=== RECORDS SUPPLIED ===
--------
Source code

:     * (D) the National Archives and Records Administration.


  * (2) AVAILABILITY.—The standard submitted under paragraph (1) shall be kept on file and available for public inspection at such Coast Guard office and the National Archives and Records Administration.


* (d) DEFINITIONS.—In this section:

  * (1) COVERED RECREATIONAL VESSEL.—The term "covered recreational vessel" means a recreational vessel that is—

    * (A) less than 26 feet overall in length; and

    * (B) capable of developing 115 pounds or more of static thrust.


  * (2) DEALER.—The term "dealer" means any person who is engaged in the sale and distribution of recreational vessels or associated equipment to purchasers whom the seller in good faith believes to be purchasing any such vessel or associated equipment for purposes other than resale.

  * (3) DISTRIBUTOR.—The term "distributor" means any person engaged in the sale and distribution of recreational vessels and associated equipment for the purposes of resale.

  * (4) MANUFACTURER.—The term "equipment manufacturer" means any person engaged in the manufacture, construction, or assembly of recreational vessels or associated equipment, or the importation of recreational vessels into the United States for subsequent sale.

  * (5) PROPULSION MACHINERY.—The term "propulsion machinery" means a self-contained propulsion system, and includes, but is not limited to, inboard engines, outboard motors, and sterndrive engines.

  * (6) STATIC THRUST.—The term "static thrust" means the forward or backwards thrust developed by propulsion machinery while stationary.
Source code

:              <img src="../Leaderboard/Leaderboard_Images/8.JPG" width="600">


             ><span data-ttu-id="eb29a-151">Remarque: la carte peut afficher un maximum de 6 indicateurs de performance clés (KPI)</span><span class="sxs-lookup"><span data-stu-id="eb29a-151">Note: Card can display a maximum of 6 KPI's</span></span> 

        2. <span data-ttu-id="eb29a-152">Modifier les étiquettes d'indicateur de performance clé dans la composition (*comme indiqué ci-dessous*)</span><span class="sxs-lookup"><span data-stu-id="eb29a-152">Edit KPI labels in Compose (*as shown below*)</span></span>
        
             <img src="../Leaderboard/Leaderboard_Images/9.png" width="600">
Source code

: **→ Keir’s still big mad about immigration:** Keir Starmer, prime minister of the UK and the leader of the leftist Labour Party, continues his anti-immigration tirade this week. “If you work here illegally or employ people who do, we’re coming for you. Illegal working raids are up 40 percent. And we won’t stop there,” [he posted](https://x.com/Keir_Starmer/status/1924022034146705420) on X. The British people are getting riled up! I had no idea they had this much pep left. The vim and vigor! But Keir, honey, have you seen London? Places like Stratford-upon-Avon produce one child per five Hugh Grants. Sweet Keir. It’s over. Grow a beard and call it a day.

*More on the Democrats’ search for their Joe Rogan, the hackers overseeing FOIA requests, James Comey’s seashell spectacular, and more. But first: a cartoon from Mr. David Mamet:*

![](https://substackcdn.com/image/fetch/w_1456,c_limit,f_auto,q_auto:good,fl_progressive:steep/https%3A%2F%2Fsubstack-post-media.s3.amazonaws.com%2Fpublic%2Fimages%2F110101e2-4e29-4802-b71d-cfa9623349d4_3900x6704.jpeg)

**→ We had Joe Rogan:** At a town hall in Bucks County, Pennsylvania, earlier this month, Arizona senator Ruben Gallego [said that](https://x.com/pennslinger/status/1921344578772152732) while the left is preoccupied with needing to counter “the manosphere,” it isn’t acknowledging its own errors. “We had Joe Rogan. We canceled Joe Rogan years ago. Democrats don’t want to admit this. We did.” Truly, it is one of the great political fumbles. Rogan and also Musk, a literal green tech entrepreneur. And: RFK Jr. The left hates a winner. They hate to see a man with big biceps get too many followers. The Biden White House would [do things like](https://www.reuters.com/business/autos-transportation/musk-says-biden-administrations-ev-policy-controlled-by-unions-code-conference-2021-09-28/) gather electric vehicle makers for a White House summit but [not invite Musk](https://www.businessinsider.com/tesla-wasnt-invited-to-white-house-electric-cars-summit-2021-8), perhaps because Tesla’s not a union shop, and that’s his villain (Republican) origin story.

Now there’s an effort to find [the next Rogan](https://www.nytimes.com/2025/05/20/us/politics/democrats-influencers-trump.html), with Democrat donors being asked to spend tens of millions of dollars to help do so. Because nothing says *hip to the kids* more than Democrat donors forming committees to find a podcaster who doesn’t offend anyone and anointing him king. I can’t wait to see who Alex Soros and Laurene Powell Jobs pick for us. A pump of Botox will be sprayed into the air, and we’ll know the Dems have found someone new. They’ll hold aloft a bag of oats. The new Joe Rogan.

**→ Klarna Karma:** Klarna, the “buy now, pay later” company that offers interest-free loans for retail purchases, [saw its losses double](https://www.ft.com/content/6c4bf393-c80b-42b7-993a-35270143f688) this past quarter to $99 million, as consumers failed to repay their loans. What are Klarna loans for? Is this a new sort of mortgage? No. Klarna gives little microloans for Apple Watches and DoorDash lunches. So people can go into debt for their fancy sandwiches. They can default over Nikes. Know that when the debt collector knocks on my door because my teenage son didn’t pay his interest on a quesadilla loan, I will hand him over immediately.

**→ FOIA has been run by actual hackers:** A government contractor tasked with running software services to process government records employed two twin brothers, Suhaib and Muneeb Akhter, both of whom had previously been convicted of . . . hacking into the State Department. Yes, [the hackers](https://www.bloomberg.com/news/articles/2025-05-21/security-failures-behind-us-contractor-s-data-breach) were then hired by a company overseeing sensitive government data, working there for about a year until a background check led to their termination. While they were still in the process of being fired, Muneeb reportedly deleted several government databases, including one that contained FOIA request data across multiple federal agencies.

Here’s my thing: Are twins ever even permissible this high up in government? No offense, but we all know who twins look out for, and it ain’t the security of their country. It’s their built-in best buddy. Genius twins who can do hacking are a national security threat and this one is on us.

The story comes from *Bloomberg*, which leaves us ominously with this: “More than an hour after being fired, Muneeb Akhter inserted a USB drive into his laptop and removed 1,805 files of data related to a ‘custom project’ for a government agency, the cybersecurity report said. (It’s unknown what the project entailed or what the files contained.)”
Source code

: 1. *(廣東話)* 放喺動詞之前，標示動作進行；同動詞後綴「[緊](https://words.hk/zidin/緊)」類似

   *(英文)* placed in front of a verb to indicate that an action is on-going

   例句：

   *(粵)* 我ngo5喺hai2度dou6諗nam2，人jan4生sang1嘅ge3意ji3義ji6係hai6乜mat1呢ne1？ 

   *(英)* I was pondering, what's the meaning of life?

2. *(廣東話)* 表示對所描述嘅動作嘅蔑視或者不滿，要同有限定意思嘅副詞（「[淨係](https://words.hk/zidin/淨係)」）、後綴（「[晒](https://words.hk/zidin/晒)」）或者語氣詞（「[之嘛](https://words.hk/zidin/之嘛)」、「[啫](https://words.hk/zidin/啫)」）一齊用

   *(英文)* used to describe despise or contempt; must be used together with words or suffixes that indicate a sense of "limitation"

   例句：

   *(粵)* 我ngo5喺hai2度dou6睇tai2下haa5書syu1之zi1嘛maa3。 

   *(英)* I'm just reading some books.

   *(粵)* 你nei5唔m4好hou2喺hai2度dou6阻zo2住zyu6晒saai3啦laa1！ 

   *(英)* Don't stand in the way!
--------
=== EXERCISE INSTRUCTIONS ===
Print all of the material above again, word for word and line for line, with nothing added, dropped, or changed.

=== WRITTEN SOLUTION ===
Source code

:     * (D) the National Archives and Records Administration.


  * (2) AVAILABILITY.—The standard submitted under paragraph (1) shall be kept on file and available for public inspection at such Coast Guard office and the National Archives and Records Administration.


* (d) DEFINITIONS.—In this section:

  * (1) COVERED RECREATIONAL VESSEL.—The term "covered recreational vessel" means a recreational vessel that is—

    * (A) less than 26 feet overall in length; and

    * (B) capable of developing 115 pounds or more of static thrust.


  * (2) DEALER.—The term "dealer" means any person who is engaged in the sale and distribution of recreational vessels or associated equipment to purchasers whom the seller in good faith believes to be purchasing any such vessel or associated equipment for purposes other than resale.

  * (3) DISTRIBUTOR.—The term "distributor" means any person engaged in the sale and distribution of recreational vessels and associated equipment for the purposes of resale.

  * (4) MANUFACTURER.—The term "equipment manufacturer" means any person engaged in the manufacture, construction, or assembly of recreational vessels or associated equipment, or the importation of recreational vessels into the United States for subsequent sale.

  * (5) PROPULSION MACHINERY.—The term "propulsion machinery" means a self-contained propulsion system, and includes, but is not limited to, inboard engines, outboard motors, and sterndrive engines.

  * (6) STATIC THRUST.—The term "static thrust" means the forward or backwards thrust developed by propulsion machinery while stationary.
Source code

:              <img src="../Leaderboard/Leaderboard_Images/8.JPG" width="600">


             ><span data-ttu-id="eb29a-151">Remarque: la carte peut afficher un maximum de 6 indicateurs de performance clés (KPI)</span><span class="sxs-lookup"><span data-stu-id="eb29a-151">Note: Card can display a maximum of 6 KPI's</span></span> 

        2. <span data-ttu-id="eb29a-152">Modifier les étiquettes d'indicateur de performance clé dans la composition (*comme indiqué ci-dessous*)</span><span class="sxs-lookup"><span data-stu-id="eb29a-152">Edit KPI labels in Compose (*as shown below*)</span></span>
        
             <img src="../Leaderboard/Leaderboard_Images/9.png" width="600">
Source code

: **→ Keir’s still big mad about immigration:** Keir Starmer, prime minister of the UK and the leader of the leftist Labour Party, continues his anti-immigration tirade this week. “If you work here illegally or employ people who do, we’re coming for you. Illegal working raids are up 40 percent. And we won’t stop there,” [he posted](https://x.com/Keir_Starmer/status/1924022034146705420) on X. The British people are getting riled up! I had no idea they had this much pep left. The vim and vigor! But Keir, honey, have you seen London? Places like Stratford-upon-Avon produce one child per five Hugh Grants. Sweet Keir. It’s over. Grow a beard and call it a day.

*More on the Democrats’ search for their Joe Rogan, the hackers overseeing FOIA requests, James Comey’s seashell spectacular, and more. But first: a cartoon from Mr. David Mamet:*

![](https://substackcdn.com/image/fetch/w_1456,c_limit,f_auto,q_auto:good,fl_progressive:steep/https%3A%2F%2Fsubstack-post-media.s3.amazonaws.com%2Fpublic%2Fimages%2F110101e2-4e29-4802-b71d-cfa9623349d4_3900x6704.jpeg)

**→ We had Joe Rogan:** At a town hall in Bucks County, Pennsylvania, earlier this month, Arizona senator Ruben Gallego [said that](https://x.com/pennslinger/status/1921344578772152732) while the left is preoccupied with needing to counter “the manosphere,” it isn’t acknowledging its own errors. “We had Joe Rogan. We canceled Joe Rogan years ago. Democrats don’t want to admit this. We did.” Truly, it is one of the great political fumbles. Rogan and also Musk, a literal green tech entrepreneur. And: RFK Jr. The left hates a winner. They hate to see a man with big biceps get too many followers. The Biden White House would [do things like](https://www.reuters.com/business/autos-transportation/musk-says-biden-administrations-ev-policy-controlled-by-unions-code-conference-2021-09-28/) gather electric vehicle makers for a White House summit but [not invite Musk](https://www.businessinsider.com/tesla-wasnt-invited-to-white-house-electric-cars-summit-2021-8), perhaps because Tesla’s not a union shop, and that’s his villain (Republican) origin story.

Now there’s an effort to find [the next Rogan](https://www.nytimes.com/2025/05/20/us/politics/democrats-influencers-trump.html), with Democrat donors being asked to spend tens of millions of dollars to help do so. Because nothing says *hip to the kids* more than Democrat donors forming committees to find a podcaster who doesn’t offend anyone and anointing him king. I can’t wait to see who Alex Soros and Laurene Powell Jobs pick for us. A pump of Botox will be sprayed into the air, and we’ll know the Dems have found someone new. They’ll hold aloft a bag of oats. The new Joe Rogan.

**→ Klarna Karma:** Klarna, the “buy now, pay later” company that offers interest-free loans for retail purchases, [saw its losses double](https://www.ft.com/content/6c4bf393-c80b-42b7-993a-35270143f688) this past quarter to $99 million, as consumers failed to repay their loans. What are Klarna loans for? Is this a new sort of mortgage? No. Klarna gives little microloans for Apple Watches and DoorDash lunches. So people can go into debt for their fancy sandwiches. They can default over Nikes. Know that when the debt collector knocks on my door because my teenage son didn’t pay his interest on a quesadilla loan, I will hand him over immediately.

**→ FOIA has been run by actual hackers:** A government contractor tasked with running software services to process government records employed two twin brothers, Suhaib and Muneeb Akhter, both of whom had previously been convicted of . . . hacking into the State Department. Yes, [the hackers](https://www.bloomberg.com/news/articles/2025-05-21/security-failures-behind-us-contractor-s-data-breach) were then hired by a company overseeing sensitive government data, working there for about a year until a background check led to their termination. While they were still in the process of being fired, Muneeb reportedly deleted several government databases, including one that contained FOIA request data across multiple federal agencies.

Here’s my thing: Are twins ever even permissible this high up in government? No offense, but we all know who twins look out for, and it ain’t the security of their country. It’s their built-in best buddy. Genius twins who can do hacking are a national security threat and this one is on us.

The story comes from *Bloomberg*, which leaves us ominously with this: “More than an hour after being fired, Muneeb Akhter inserted a USB drive into his laptop and removed 1,805 files of data related to a ‘custom project’ for a government agency, the cybersecurity report said. (It’s unknown what the project entailed or what the files contained.)”
Source code

: 1. *(廣東話)* 放喺動詞之前，標示動作進行；同動詞後綴「[緊](https://words.hk/zidin/緊)」類似

   *(英文)* placed in front of a verb to indicate that an action is on-going

   例句：

   *(粵)* 我ngo5喺hai2度dou6諗nam2，人jan4生sang1嘅ge3意ji3義ji6係hai6乜mat1呢ne1？ 

   *(英)* I was pondering, what's the meaning of life?

2. *(廣東話)* 表示對所描述嘅動作嘅蔑視或者不滿，要同有限定意思嘅副詞（「[淨係](https://words.hk/zidin/淨係)」）、後綴（「[晒](https://words.hk/zidin/晒)」）或者語氣詞（「[之嘛](https://words.hk/zidin/之嘛)」、「[啫](https://words.hk/zidin/啫)」）一齊用

   *(英文)* used to describe despise or contempt; must be used together with words or suffixes that indicate a sense of "limitation"

   例句：

   *(粵)* 我ngo5喺hai2度dou6睇tai2下haa5書syu1之zi1嘛maa3。 

   *(英)* I'm just reading some books.

   *(粵)* 你nei5唔m4好hou2喺hai2度dou6阻zo2住zyu6晒saai3啦laa1！ 

   *(英)* Don't stand in the way!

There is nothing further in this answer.